Hundreds of crypto wallets emptied on EVM blockchains
Due to the large amounts of money involved, the cryptocurrency sector is at the forefront of attacks and other hacks aimed at stealing its users’ funds, to the point of becoming one of the main sources of income for North Korea, which leads this criminal activity.
Malicious operations can target both leading centralized cryptocurrency exchanges and popular crypto wallets, as in the recent case of Trust Wallet, whose users had $7 million stolen at the end of December.
However, other attacks appear to be more insidious and discreet, as revealed by renowned crypto investigator ZachXBT on his official Telegram account.
The issue at hand is the regular and ongoing draining of cryptocurrencies held by hundreds of wallets on EVM (Ethereum Virtual Machine) compatible blockchains.
It appears that hundreds of wallets are currently being emptied on various EVM blockchains for small amounts (less than $2,000 in total per victim), but the root cause has yet to be identified.
ZachXBT
Estimated losses of $107,000 and rising
The facts are not necessarily new, but their recurrence and the persistence of these targeted attacks have prompted investigator ZachXBT to question the constantly rising total amount of losses and the hundreds of victims already counted.
Indeed, the $107,000 in total damages currently identified may seem insignificant given the number of victims involved.

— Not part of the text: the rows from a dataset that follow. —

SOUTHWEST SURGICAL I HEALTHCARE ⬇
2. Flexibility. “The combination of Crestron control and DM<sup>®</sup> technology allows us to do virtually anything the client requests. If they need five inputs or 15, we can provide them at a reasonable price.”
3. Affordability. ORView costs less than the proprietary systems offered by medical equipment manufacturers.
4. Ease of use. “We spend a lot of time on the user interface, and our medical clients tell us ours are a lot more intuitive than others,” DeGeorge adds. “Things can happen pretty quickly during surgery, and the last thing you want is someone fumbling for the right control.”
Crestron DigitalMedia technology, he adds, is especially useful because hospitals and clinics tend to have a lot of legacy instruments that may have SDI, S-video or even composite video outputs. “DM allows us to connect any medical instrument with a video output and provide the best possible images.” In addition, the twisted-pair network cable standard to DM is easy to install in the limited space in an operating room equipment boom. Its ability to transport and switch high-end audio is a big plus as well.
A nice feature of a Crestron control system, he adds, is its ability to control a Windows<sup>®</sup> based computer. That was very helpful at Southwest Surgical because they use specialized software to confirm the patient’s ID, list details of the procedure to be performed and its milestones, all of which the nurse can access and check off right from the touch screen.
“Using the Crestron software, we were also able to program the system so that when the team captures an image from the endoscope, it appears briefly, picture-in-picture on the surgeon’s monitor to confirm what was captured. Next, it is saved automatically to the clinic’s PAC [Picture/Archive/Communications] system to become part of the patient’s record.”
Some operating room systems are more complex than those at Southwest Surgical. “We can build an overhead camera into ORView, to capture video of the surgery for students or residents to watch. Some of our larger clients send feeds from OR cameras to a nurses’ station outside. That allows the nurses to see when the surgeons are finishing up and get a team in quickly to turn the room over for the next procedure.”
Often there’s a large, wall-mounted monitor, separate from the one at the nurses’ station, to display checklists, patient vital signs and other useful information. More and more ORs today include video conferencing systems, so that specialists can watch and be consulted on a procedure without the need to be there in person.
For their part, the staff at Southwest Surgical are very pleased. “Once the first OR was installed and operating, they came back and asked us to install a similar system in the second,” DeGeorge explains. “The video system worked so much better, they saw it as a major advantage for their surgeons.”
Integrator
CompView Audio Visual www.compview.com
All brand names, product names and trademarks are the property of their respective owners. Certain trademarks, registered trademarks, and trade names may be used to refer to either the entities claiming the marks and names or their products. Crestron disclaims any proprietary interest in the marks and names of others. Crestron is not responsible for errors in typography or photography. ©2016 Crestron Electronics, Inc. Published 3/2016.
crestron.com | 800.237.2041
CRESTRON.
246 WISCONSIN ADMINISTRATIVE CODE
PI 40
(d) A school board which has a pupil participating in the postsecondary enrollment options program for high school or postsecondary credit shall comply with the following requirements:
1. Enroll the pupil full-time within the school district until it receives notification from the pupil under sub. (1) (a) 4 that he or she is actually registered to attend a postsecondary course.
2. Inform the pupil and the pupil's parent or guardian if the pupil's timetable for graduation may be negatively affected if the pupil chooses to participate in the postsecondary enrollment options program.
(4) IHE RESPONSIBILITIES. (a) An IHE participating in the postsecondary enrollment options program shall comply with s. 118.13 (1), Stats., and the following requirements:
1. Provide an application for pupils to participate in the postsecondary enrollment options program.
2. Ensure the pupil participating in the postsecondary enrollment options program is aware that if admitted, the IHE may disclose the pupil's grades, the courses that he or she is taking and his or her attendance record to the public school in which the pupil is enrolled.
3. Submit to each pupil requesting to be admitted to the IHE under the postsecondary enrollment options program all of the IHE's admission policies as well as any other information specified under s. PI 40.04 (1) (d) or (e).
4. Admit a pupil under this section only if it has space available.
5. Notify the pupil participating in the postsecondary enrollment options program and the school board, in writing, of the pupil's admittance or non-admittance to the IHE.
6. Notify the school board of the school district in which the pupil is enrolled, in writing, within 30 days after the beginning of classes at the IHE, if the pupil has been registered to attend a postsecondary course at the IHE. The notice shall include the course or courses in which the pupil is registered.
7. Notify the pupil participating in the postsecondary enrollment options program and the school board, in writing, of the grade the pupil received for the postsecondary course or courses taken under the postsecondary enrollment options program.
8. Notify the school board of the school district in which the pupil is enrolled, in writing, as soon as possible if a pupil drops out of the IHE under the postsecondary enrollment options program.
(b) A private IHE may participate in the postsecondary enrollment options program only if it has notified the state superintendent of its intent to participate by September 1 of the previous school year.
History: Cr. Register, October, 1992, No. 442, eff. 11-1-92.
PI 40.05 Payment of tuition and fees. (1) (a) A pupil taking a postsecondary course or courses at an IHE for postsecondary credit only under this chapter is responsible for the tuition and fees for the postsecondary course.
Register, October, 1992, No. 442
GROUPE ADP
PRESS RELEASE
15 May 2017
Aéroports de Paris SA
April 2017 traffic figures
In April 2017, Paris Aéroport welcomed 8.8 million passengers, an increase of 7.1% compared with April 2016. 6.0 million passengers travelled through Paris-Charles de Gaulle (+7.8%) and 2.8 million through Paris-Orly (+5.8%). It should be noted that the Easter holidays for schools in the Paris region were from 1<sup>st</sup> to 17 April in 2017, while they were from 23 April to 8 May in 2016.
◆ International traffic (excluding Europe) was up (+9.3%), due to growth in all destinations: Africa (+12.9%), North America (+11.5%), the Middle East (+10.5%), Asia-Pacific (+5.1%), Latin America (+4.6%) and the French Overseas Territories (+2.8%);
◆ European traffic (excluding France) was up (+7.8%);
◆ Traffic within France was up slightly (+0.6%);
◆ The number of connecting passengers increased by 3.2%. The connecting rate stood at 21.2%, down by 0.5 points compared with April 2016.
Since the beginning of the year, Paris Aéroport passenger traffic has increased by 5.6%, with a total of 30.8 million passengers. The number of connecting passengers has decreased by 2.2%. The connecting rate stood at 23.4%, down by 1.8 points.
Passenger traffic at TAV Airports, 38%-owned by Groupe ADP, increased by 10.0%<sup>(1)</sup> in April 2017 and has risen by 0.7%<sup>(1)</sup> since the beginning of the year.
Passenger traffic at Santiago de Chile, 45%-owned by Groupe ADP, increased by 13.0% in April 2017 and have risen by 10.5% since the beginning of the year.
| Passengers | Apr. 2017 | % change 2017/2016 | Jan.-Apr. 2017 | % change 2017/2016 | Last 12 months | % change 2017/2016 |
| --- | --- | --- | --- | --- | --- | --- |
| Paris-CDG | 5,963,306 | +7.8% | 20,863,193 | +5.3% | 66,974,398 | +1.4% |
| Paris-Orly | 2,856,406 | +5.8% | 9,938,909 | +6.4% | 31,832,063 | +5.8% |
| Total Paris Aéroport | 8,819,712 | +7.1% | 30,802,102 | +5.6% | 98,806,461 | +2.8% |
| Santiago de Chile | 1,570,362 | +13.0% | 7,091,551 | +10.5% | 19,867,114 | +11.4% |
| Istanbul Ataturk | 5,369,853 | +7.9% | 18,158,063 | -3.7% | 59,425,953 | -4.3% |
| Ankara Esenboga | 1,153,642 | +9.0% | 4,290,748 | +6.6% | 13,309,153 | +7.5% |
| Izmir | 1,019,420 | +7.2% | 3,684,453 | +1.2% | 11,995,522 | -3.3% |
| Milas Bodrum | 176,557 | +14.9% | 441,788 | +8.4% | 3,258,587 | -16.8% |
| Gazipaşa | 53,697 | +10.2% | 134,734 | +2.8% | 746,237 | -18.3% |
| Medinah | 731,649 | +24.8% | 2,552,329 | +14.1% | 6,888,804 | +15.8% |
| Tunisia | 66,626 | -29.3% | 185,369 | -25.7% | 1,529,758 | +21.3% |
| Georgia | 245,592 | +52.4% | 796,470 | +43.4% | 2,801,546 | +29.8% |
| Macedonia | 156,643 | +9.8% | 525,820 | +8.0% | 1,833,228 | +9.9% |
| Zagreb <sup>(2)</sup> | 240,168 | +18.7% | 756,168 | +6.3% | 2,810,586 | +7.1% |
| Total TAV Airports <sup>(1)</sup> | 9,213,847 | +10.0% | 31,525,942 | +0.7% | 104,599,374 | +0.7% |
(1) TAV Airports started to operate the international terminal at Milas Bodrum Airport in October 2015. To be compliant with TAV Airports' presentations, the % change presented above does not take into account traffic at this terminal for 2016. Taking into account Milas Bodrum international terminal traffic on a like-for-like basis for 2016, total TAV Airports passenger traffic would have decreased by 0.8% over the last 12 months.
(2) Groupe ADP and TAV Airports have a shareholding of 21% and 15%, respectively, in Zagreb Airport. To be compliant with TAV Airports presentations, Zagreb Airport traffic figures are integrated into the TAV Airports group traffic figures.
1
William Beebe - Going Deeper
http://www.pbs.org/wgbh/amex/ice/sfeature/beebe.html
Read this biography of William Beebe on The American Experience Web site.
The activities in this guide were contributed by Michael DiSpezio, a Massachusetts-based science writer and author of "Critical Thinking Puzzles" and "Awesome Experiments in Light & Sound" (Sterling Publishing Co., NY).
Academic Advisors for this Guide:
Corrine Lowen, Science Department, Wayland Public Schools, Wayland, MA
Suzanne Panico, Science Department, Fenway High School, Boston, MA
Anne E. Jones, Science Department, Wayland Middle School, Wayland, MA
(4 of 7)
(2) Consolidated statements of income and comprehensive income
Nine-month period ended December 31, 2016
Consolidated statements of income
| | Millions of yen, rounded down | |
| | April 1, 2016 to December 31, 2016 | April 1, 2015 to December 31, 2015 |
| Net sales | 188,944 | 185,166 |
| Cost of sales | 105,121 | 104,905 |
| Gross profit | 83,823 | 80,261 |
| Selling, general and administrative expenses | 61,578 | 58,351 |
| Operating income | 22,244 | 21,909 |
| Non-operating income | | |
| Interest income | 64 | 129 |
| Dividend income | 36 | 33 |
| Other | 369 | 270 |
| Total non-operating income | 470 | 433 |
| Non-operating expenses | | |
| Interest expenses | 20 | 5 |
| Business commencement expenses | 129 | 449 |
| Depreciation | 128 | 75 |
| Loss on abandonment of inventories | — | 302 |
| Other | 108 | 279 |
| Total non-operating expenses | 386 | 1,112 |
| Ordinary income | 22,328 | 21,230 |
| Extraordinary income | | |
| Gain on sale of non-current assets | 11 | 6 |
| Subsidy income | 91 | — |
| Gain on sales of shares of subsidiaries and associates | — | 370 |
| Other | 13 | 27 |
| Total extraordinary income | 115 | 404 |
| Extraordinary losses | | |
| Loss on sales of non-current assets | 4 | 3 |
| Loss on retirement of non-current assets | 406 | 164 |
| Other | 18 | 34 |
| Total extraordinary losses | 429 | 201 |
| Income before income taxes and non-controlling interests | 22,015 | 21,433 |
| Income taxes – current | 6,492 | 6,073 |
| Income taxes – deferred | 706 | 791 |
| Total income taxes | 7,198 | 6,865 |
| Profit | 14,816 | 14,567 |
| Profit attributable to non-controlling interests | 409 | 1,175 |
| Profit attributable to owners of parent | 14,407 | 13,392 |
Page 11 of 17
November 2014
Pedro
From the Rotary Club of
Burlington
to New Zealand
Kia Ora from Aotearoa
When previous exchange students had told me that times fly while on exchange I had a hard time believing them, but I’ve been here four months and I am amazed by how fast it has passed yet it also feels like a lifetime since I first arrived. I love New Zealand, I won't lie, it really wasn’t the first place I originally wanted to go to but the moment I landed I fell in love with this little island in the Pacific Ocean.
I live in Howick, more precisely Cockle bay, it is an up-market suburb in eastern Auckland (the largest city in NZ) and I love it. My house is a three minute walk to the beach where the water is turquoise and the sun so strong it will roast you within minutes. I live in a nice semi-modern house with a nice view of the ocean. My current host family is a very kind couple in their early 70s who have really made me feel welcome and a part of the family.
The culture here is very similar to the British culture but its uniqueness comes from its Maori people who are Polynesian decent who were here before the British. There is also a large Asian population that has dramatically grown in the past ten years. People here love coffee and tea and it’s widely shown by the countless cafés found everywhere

However, this should not be misinterpreted, as it is more likely to be a carefully planned modus operandi than a lack of ambition on the part of the hacker behind these thefts.
So far, approximately $107,000 has been stolen, and the total amount stolen continues to rise.
ZachXBT
The real problem with this attack is that it is impossible to determine the procedure used, or even its point of entry, even though ZachXBT has published a suspicious address—0xAc2e5153170278e24667a580baEa056ad8Bf9bFB—in an attempt to limit its growing impact.
The only way to protect yourself from this attack at the moment is to be wary of all suspicious transactions and never authorize any transactions without first verifying their origin and legitimacy. These digital security rules must be applied at all times, even outside of EVM blockchains.